- Work task -
Go through the listing below and repeat it exactly, dropping the pictures.

- Records for processing -
== Segment start ==

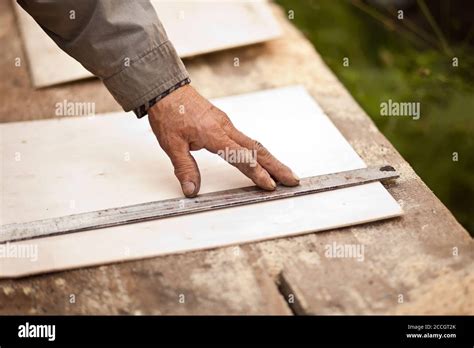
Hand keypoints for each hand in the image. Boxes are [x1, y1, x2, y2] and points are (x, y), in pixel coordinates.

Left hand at [148, 85, 299, 196]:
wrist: (166, 89)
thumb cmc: (169, 114)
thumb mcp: (172, 144)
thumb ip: (184, 168)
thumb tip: (192, 190)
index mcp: (214, 134)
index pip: (241, 157)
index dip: (256, 173)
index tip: (269, 185)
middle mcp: (225, 128)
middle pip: (257, 150)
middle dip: (276, 166)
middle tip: (292, 179)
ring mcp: (227, 125)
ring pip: (254, 144)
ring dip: (271, 159)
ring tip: (285, 173)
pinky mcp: (224, 124)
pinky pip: (246, 140)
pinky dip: (259, 152)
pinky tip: (264, 160)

== Segment end ==

- Written solution -
Hand keypoints for each hand in the image. Boxes are [x1, y1, x2, y2] and points are (x, y), in pixel coordinates.

Left hand at [148, 85, 299, 196]:
wrist: (166, 89)
thumb cmc: (169, 114)
thumb mcp: (172, 144)
thumb ip: (184, 168)
thumb tip: (192, 190)
index mcp: (214, 134)
index pip: (241, 157)
index dip: (256, 173)
index tip: (269, 185)
middle mcp: (225, 128)
middle pip: (257, 150)
middle dip: (276, 166)
middle tip: (292, 179)
ring mcp: (227, 125)
ring pip: (254, 144)
ring dip: (271, 159)
ring tip: (285, 173)
pinky mcp: (224, 124)
pinky pip: (246, 140)
pinky dip: (259, 152)
pinky tip: (264, 160)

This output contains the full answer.